Assigned task = Copy every line of the entries below word for word, omitting the pictures.
* * *
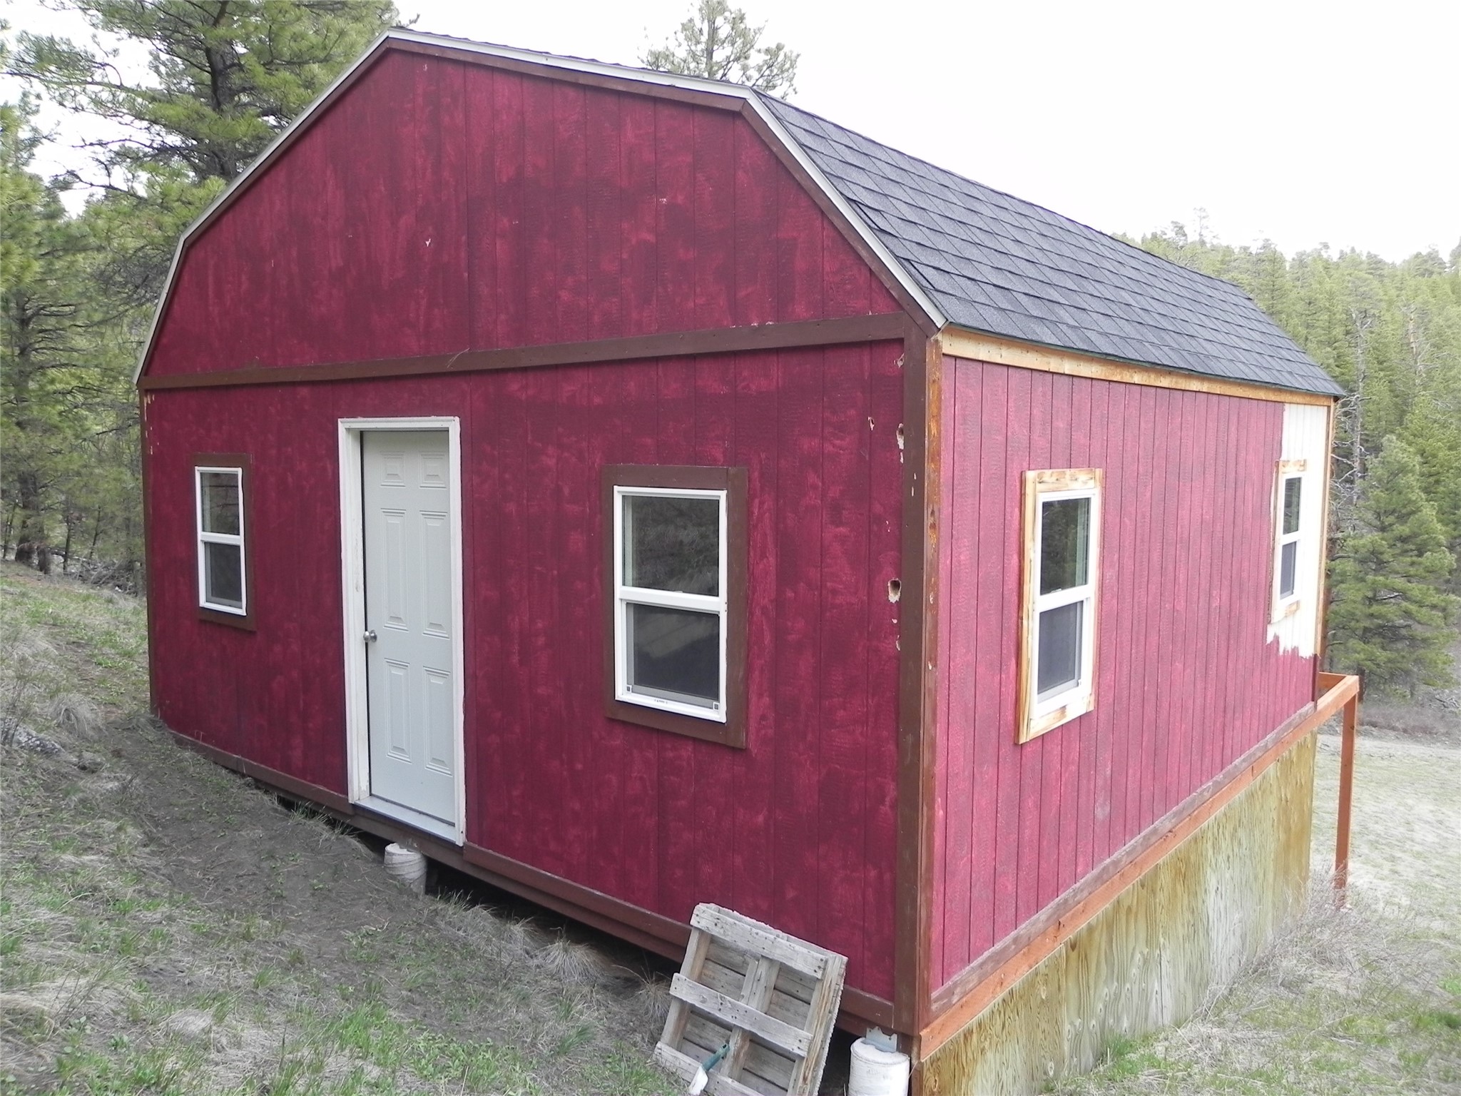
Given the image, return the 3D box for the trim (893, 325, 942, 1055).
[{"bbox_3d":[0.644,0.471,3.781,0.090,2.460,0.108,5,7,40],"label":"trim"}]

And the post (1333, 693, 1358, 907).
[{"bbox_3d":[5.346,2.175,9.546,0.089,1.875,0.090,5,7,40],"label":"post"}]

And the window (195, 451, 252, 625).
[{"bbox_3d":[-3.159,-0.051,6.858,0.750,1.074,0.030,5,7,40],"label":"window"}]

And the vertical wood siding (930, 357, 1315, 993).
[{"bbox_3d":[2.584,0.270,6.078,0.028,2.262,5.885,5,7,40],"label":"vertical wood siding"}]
* * *
Worked solution =
Given the image, return the 3D box for the trim (893, 325, 942, 1055).
[{"bbox_3d":[0.644,0.471,3.781,0.090,2.460,0.108,5,7,40],"label":"trim"}]

And the post (1333, 693, 1358, 907).
[{"bbox_3d":[5.346,2.175,9.546,0.089,1.875,0.090,5,7,40],"label":"post"}]

And the window (195, 451, 252, 625).
[{"bbox_3d":[-3.159,-0.051,6.858,0.750,1.074,0.030,5,7,40],"label":"window"}]

And the vertical wood siding (930, 357, 1315, 993).
[{"bbox_3d":[2.584,0.270,6.078,0.028,2.262,5.885,5,7,40],"label":"vertical wood siding"}]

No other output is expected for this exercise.